» **WORK ORDER**:
Write out every record below exactly, leaving the pictures out.

Start of RECORDS SUPPLIED

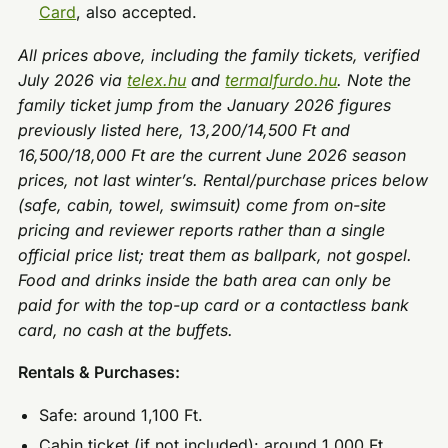
Card
, also accepted.
All prices above, including the family tickets, verified
July 2026 via
telex.hu
and
termalfurdo.hu
. Note the
family ticket jump from the January 2026 figures
previously listed here, 13,200/14,500 Ft and
16,500/18,000 Ft are the current June 2026 season
prices, not last winter’s. Rental/purchase prices below
(safe, cabin, towel, swimsuit) come from on-site
pricing and reviewer reports rather than a single
official price list; treat them as ballpark, not gospel.
Food and drinks inside the bath area can only be
paid for with the top-up card or a contactless bank
card, no cash at the buffets.
Rentals & Purchases:
Safe: around 1,100 Ft.
Cabin ticket (if not included): around 1,000 Ft.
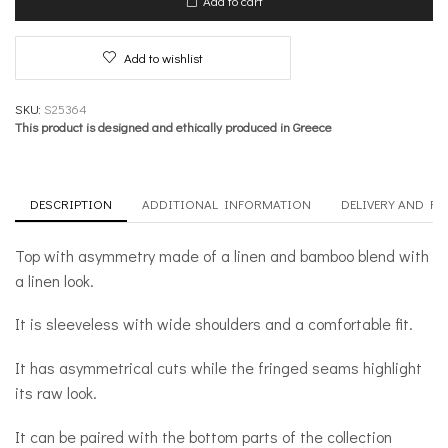
Add to cart
quantity
Add to wishlist
SKU:
S25364
This product is designed and ethically produced in Greece
DESCRIPTION
ADDITIONAL INFORMATION
DELIVERY AND R
Top with asymmetry made of a linen and bamboo blend with
a linen look.
It is sleeveless with wide shoulders and a comfortable fit.
It has asymmetrical cuts while the fringed seams highlight
its raw look.
It can be paired with the bottom parts of the collection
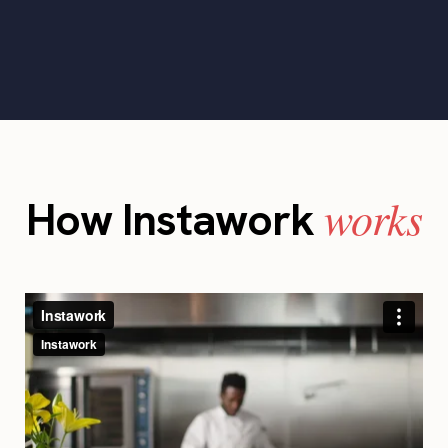
works
How Instawork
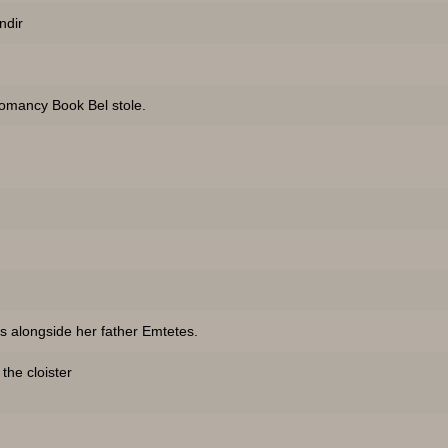
ndir
omancy Book Bel stole.
s alongside her father Emtetes.
he cloister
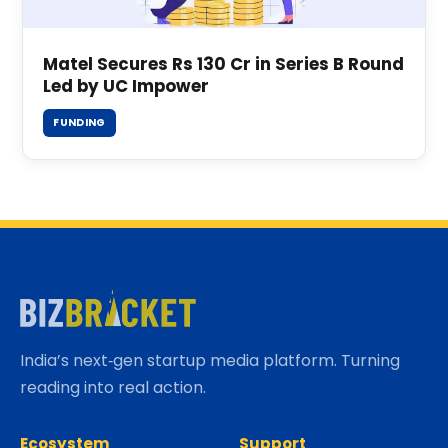
Matel Secures Rs 130 Cr in Series B Round
Led by UC Impower
FUNDING
India’s next‑gen startup media platform. Turning
reading into real action.
Ecosystem
Support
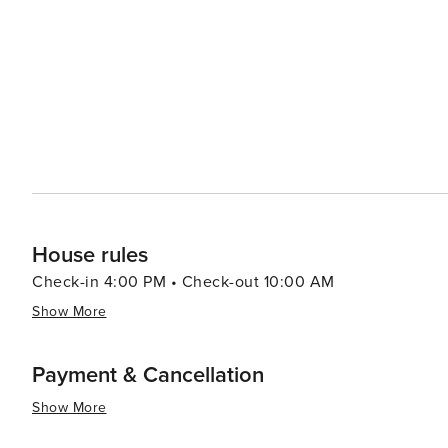
The course is known for its well-maintained greens and fa
essence, Pine Mountain Club is a destination that offers 
beauty, outdoor activities, and welcoming community mak
connect with nature and experience the charm of mounta
vacation, a romantic getaway, or a solo adventure, Pi
for all types of travelers.
House rules
Check-in 4:00 PM • Check-out 10:00 AM
Show More
Payment & Cancellation
Show More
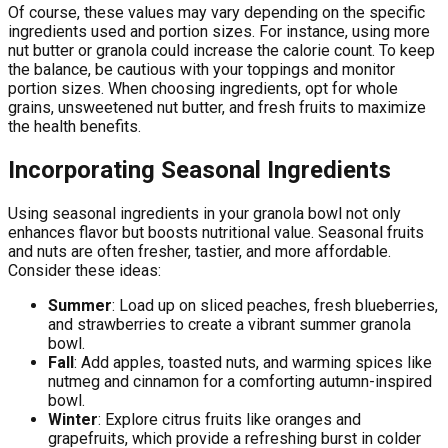
Of course, these values may vary depending on the specific
ingredients used and portion sizes. For instance, using more
nut butter or granola could increase the calorie count. To keep
the balance, be cautious with your toppings and monitor
portion sizes. When choosing ingredients, opt for whole
grains, unsweetened nut butter, and fresh fruits to maximize
the health benefits.
Incorporating Seasonal Ingredients
Using seasonal ingredients in your granola bowl not only
enhances flavor but boosts nutritional value. Seasonal fruits
and nuts are often fresher, tastier, and more affordable.
Consider these ideas:
Summer
: Load up on sliced peaches, fresh blueberries,
and strawberries to create a vibrant summer granola
bowl.
Fall
: Add apples, toasted nuts, and warming spices like
nutmeg and cinnamon for a comforting autumn-inspired
bowl.
Winter
: Explore citrus fruits like oranges and
grapefruits, which provide a refreshing burst in colder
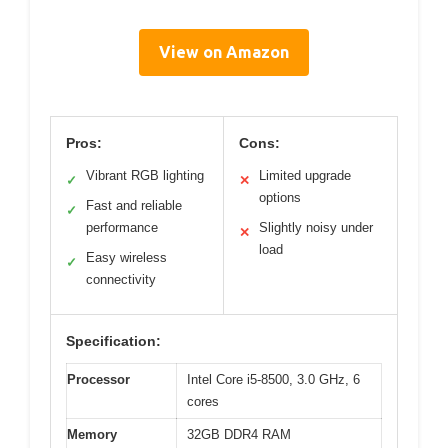
View on Amazon
Pros:
Cons:
Vibrant RGB lighting
Limited upgrade
✓
✕
options
Fast and reliable
✓
performance
Slightly noisy under
✕
load
Easy wireless
✓
connectivity
Specification:
Processor
Intel Core i5-8500, 3.0 GHz, 6
cores
Memory
32GB DDR4 RAM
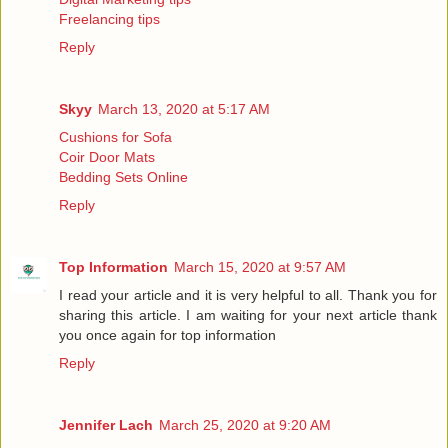
Freelancing tips
Reply
Skyy
March 13, 2020 at 5:17 AM
Cushions for Sofa
Coir Door Mats
Bedding Sets Online
Reply
Top Information
March 15, 2020 at 9:57 AM
I read your article and it is very helpful to all. Thank you for
sharing this article. I am waiting for your next article thank
you once again for
top information
Reply
Jennifer Lach
March 25, 2020 at 9:20 AM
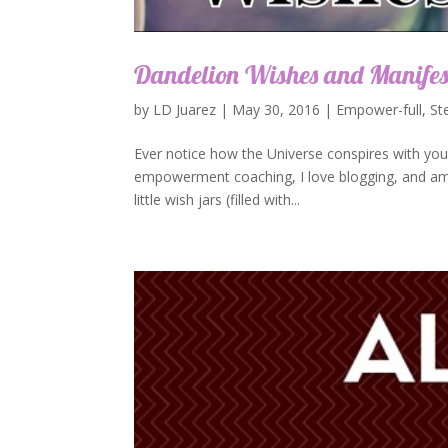
Dandelion Wishes and Manife
by
LD Juarez
|
May 30, 2016
|
Empower-full
,
St
Ever notice how the Universe conspires with you
empowerment coaching, I love blogging, and am g
little wish jars (filled with...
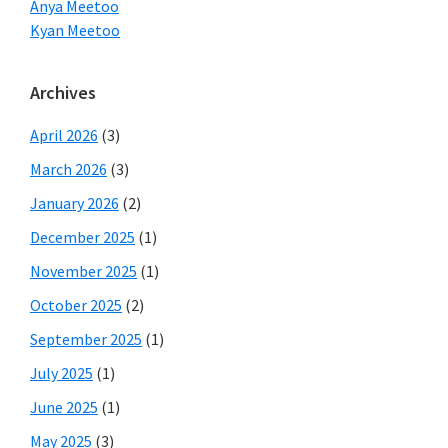
Anya Meetoo
Kyan Meetoo
Archives
April 2026
(3)
March 2026
(3)
January 2026
(2)
December 2025
(1)
November 2025
(1)
October 2025
(2)
September 2025
(1)
July 2025
(1)
June 2025
(1)
May 2025
(3)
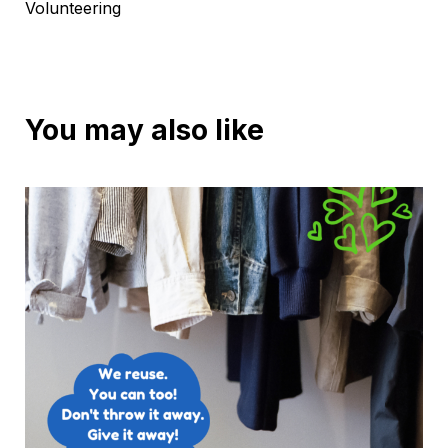
Volunteering
You may also like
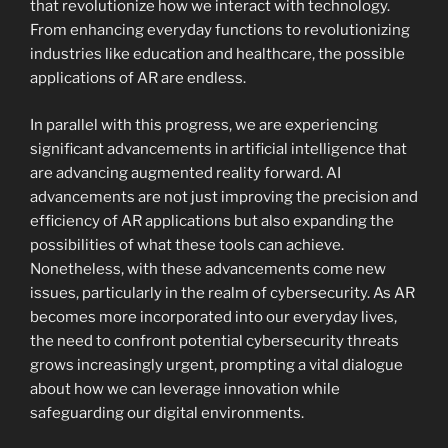
that revolutionize how we interact with technology.
From enhancing everyday functions to revolutionizing
industries like education and healthcare, the possible
applications of AR are endless.
In parallel with this progress, we are experiencing
significant advancements in artificial intelligence that
are advancing augmented reality forward. AI
advancements are not just improving the precision and
efficiency of AR applications but also expanding the
possibilities of what these tools can achieve.
Nonetheless, with these advancements come new
issues, particularly in the realm of cybersecurity. As AR
becomes more incorporated into our everyday lives,
the need to confront potential cybersecurity threats
grows increasingly urgent, prompting a vital dialogue
about how we can leverage innovation while
safeguarding our digital environments.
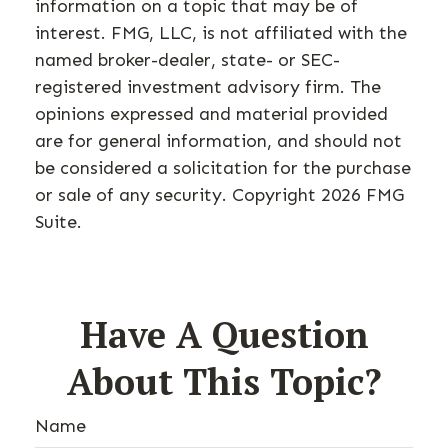
information on a topic that may be of
interest. FMG, LLC, is not affiliated with the
named broker-dealer, state- or SEC-
registered investment advisory firm. The
opinions expressed and material provided
are for general information, and should not
be considered a solicitation for the purchase
or sale of any security. Copyright
2026 FMG
Suite.
Have A Question
About This Topic?
Name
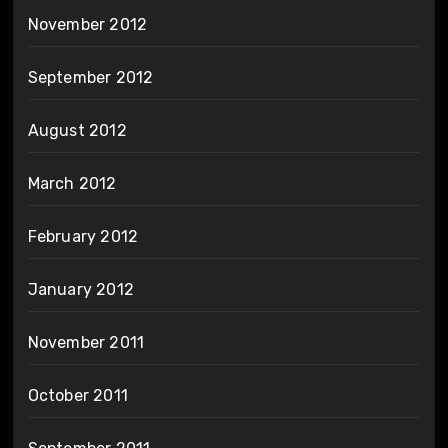
November 2012
September 2012
August 2012
March 2012
February 2012
January 2012
November 2011
October 2011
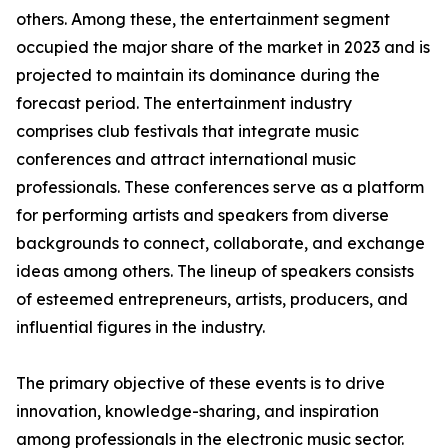
others. Among these, the entertainment segment
occupied the major share of the market in 2023 and is
projected to maintain its dominance during the
forecast period. The entertainment industry
comprises club festivals that integrate music
conferences and attract international music
professionals. These conferences serve as a platform
for performing artists and speakers from diverse
backgrounds to connect, collaborate, and exchange
ideas among others. The lineup of speakers consists
of esteemed entrepreneurs, artists, producers, and
influential figures in the industry.
The primary objective of these events is to drive
innovation, knowledge-sharing, and inspiration
among professionals in the electronic music sector.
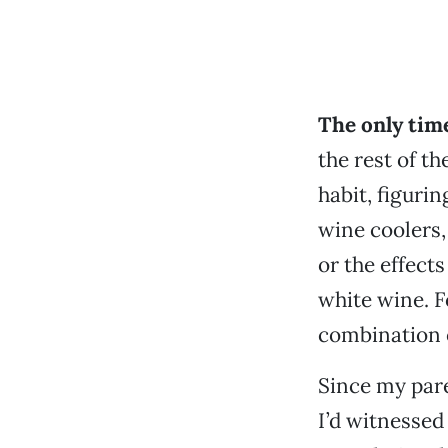
The only time
the rest of t
habit, figurin
wine coolers,
or the effects
white wine. F
combination 
Since my pare
I’d witnessed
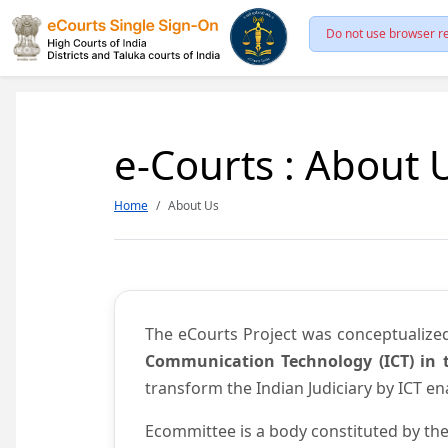
Do not use browser re
e-Courts : About 
Home
About Us
The eCourts Project was conceptualize
Communication Technology (ICT) in t
transform the Indian Judiciary by ICT e
Ecommittee is a body constituted by the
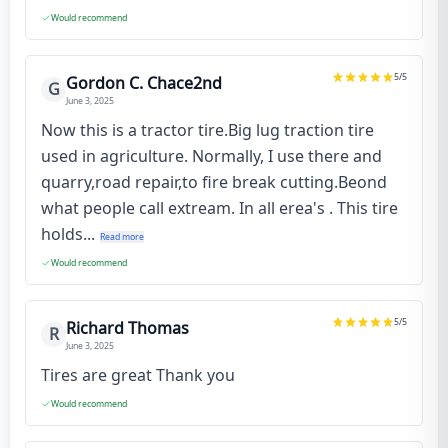
Would recommend
5
/5
Gordon C. Chace2nd
G
June 3, 2025
Now this is a tractor tire.Big lug traction tire
used in agriculture. Normally, I use there and
quarry,road repair,to fire break cutting.Beond
what people call extream. In all erea's . This tire
holds...
Read more
Would recommend
5
/5
Richard Thomas
R
June 3, 2025
Tires are great Thank you
Would recommend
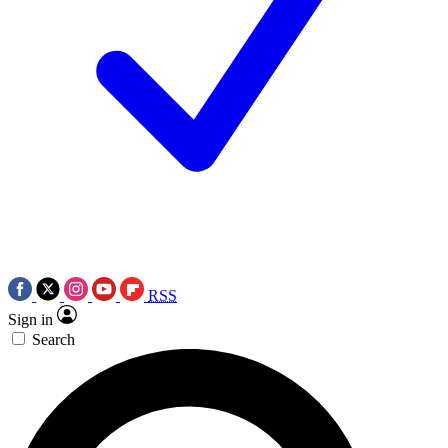
RSS
Sign in
Search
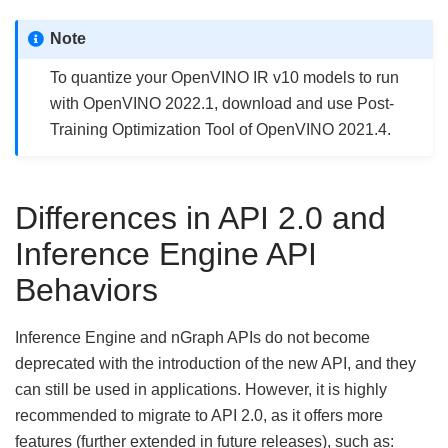
Note
To quantize your OpenVINO IR v10 models to run
with OpenVINO 2022.1, download and use Post-
Training Optimization Tool of OpenVINO 2021.4.
Differences in API 2.0 and
Inference Engine API
Behaviors
Inference Engine and nGraph APIs do not become
deprecated with the introduction of the new API, and they
can still be used in applications. However, it is highly
recommended to migrate to API 2.0, as it offers more
features (further extended in future releases), such as:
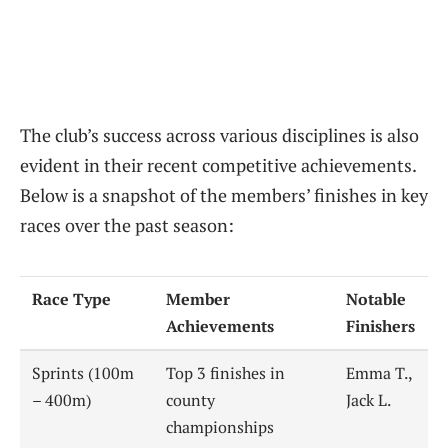
The club’s success across various disciplines is also
evident in their recent competitive achievements.
Below is a snapshot of the members’ finishes in key
races over the past season:
Race Type
Member
Notable
Achievements
Finishers
Sprints (100m
Top 3 finishes in
Emma T.,
– 400m)
county
Jack L.
championships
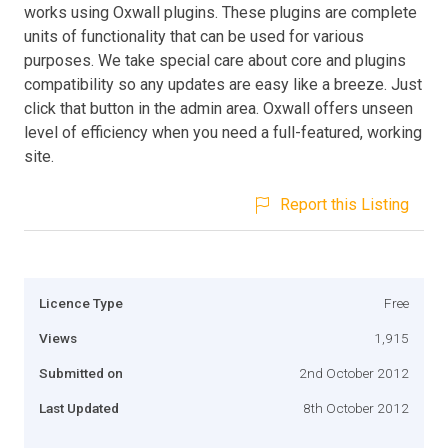
works using Oxwall plugins. These plugins are complete
units of functionality that can be used for various
purposes. We take special care about core and plugins
compatibility so any updates are easy like a breeze. Just
click that button in the admin area. Oxwall offers unseen
level of efficiency when you need a full-featured, working
site.
Report this Listing
Licence Type
Free
Views
1,915
Submitted on
2nd October 2012
Last Updated
8th October 2012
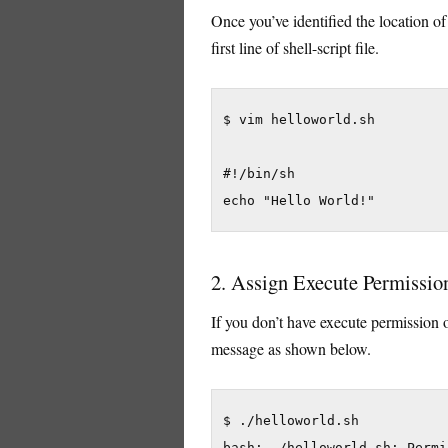
Once you’ve identified the location of 
first line of shell-script file.
$ vim helloworld.sh

#!/bin/sh

echo "Hello World!"
2. Assign Execute Permission 
If you don’t have execute permission o
message as shown below.
$ ./helloworld.sh

bash: ./helloworld.sh: Permi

End of RECORDS SUPPLIED

» **RESPONSE AREA**:
Card
, also accepted.
All prices above, including the family tickets, verified
July 2026 via
telex.hu
and
termalfurdo.hu
. Note the
family ticket jump from the January 2026 figures
previously listed here, 13,200/14,500 Ft and
16,500/18,000 Ft are the current June 2026 season
prices, not last winter’s. Rental/purchase prices below
(safe, cabin, towel, swimsuit) come from on-site
pricing and reviewer reports rather than a single
official price list; treat them as ballpark, not gospel.
Food and drinks inside the bath area can only be
paid for with the top-up card or a contactless bank
card, no cash at the buffets.
Rentals & Purchases:
Safe: around 1,100 Ft.
Cabin ticket (if not included): around 1,000 Ft.
Add to cart
quantity
Add to wishlist
SKU:
S25364
This product is designed and ethically produced in Greece
DESCRIPTION
ADDITIONAL INFORMATION
DELIVERY AND R
Top with asymmetry made of a linen and bamboo blend with
a linen look.
It is sleeveless with wide shoulders and a comfortable fit.
It has asymmetrical cuts while the fringed seams highlight
its raw look.
It can be paired with the bottom parts of the collection
works
How Instawork
ndir
omancy Book Bel stole.
s alongside her father Emtetes.
he cloister
Matel Secures Rs 130 Cr in Series B Round
Led by UC Impower
FUNDING
India’s next‑gen startup media platform. Turning
reading into real action.
Ecosystem
Support
The course is known for its well-maintained greens and fa
essence, Pine Mountain Club is a destination that offers 
beauty, outdoor activities, and welcoming community mak
connect with nature and experience the charm of mounta
vacation, a romantic getaway, or a solo adventure, Pi
for all types of travelers.
House rules
Check-in 4:00 PM • Check-out 10:00 AM
Show More
Payment & Cancellation
Show More
Of course, these values may vary depending on the specific
ingredients used and portion sizes. For instance, using more
nut butter or granola could increase the calorie count. To keep
the balance, be cautious with your toppings and monitor
portion sizes. When choosing ingredients, opt for whole
grains, unsweetened nut butter, and fresh fruits to maximize
the health benefits.
Incorporating Seasonal Ingredients
Using seasonal ingredients in your granola bowl not only
enhances flavor but boosts nutritional value. Seasonal fruits
and nuts are often fresher, tastier, and more affordable.
Consider these ideas:
Summer
: Load up on sliced peaches, fresh blueberries,
and strawberries to create a vibrant summer granola
bowl.
Fall
: Add apples, toasted nuts, and warming spices like
nutmeg and cinnamon for a comforting autumn-inspired
bowl.
Winter
: Explore citrus fruits like oranges and
grapefruits, which provide a refreshing burst in colder
View on Amazon
Pros:
Cons:
Vibrant RGB lighting
Limited upgrade
✓
✕
options
Fast and reliable
✓
performance
Slightly noisy under
✕
load
Easy wireless
✓
connectivity
Specification:
Processor
Intel Core i5-8500, 3.0 GHz, 6
cores
Memory
32GB DDR4 RAM
Freelancing tips
Reply
Skyy
March 13, 2020 at 5:17 AM
Cushions for Sofa
Coir Door Mats
Bedding Sets Online
Reply
Top Information
March 15, 2020 at 9:57 AM
I read your article and it is very helpful to all. Thank you for
sharing this article. I am waiting for your next article thank
you once again for
top information
Reply
Jennifer Lach
March 25, 2020 at 9:20 AM
Dandelion Wishes and Manife
by
LD Juarez
|
May 30, 2016
|
Empower-full
,
St
Ever notice how the Universe conspires with you
empowerment coaching, I love blogging, and am g
little wish jars (filled with...
Anya Meetoo
Kyan Meetoo
Archives
April 2026
(3)
March 2026
(3)
January 2026
(2)
December 2025
(1)
November 2025
(1)
October 2025
(2)
September 2025
(1)
July 2025
(1)
June 2025
(1)
May 2025
(3)
Volunteering
You may also like
that revolutionize how we interact with technology.
From enhancing everyday functions to revolutionizing
industries like education and healthcare, the possible
applications of AR are endless.
In parallel with this progress, we are experiencing
significant advancements in artificial intelligence that
are advancing augmented reality forward. AI
advancements are not just improving the precision and
efficiency of AR applications but also expanding the
possibilities of what these tools can achieve.
Nonetheless, with these advancements come new
issues, particularly in the realm of cybersecurity. As AR
becomes more incorporated into our everyday lives,
the need to confront potential cybersecurity threats
grows increasingly urgent, prompting a vital dialogue
about how we can leverage innovation while
safeguarding our digital environments.
information on a topic that may be of
interest. FMG, LLC, is not affiliated with the
named broker-dealer, state- or SEC-
registered investment advisory firm. The
opinions expressed and material provided
are for general information, and should not
be considered a solicitation for the purchase
or sale of any security. Copyright
2026 FMG
Suite.
Have A Question
About This Topic?
Name
November 2012
September 2012
August 2012
March 2012
February 2012
January 2012
November 2011
October 2011
others. Among these, the entertainment segment
occupied the major share of the market in 2023 and is
projected to maintain its dominance during the
forecast period. The entertainment industry
comprises club festivals that integrate music
conferences and attract international music
professionals. These conferences serve as a platform
for performing artists and speakers from diverse
backgrounds to connect, collaborate, and exchange
ideas among others. The lineup of speakers consists
of esteemed entrepreneurs, artists, producers, and
influential figures in the industry.
The primary objective of these events is to drive
innovation, knowledge-sharing, and inspiration
among professionals in the electronic music sector.
The only time
the rest of t
habit, figurin
wine coolers,
or the effects
white wine. F
combination 
Since my pare
I’d witnessed
Do not use browser re
e-Courts : About 
Home
About Us
The eCourts Project was conceptualize
Communication Technology (ICT) in t
transform the Indian Judiciary by ICT e
Ecommittee is a body constituted by the
Would recommend
5
/5
Gordon C. Chace2nd
G
June 3, 2025
Now this is a tractor tire.Big lug traction tire
used in agriculture. Normally, I use there and
quarry,road repair,to fire break cutting.Beond
what people call extream. In all erea's . This tire
holds...
Read more
Would recommend
5
/5
Richard Thomas
R
June 3, 2025
Tires are great Thank you
Would recommend
RSS
Sign in
Search
Note
To quantize your OpenVINO IR v10 models to run
with OpenVINO 2022.1, download and use Post-
Training Optimization Tool of OpenVINO 2021.4.
Differences in API 2.0 and
Inference Engine API
Behaviors
Inference Engine and nGraph APIs do not become
deprecated with the introduction of the new API, and they
can still be used in applications. However, it is highly
recommended to migrate to API 2.0, as it offers more
features (further extended in future releases), such as:
The club’s success across various disciplines is also
evident in their recent competitive achievements.
Below is a snapshot of the members’ finishes in key
races over the past season:
Race Type
Member
Notable
Achievements
Finishers
Sprints (100m
Top 3 finishes in
Emma T.,
– 400m)
county
Jack L.
championships
works using Oxwall plugins. These plugins are complete
units of functionality that can be used for various
purposes. We take special care about core and plugins
compatibility so any updates are easy like a breeze. Just
click that button in the admin area. Oxwall offers unseen
level of efficiency when you need a full-featured, working
site.
Report this Listing
Licence Type
Free
Views
1,915
Submitted on
2nd October 2012
Last Updated
8th October 2012
Once you’ve identified the location of 
first line of shell-script file.
$ vim helloworld.sh

#!/bin/sh

echo "Hello World!"
2. Assign Execute Permission 
If you don’t have execute permission o
message as shown below.
$ ./helloworld.sh

bash: ./helloworld.sh: Permi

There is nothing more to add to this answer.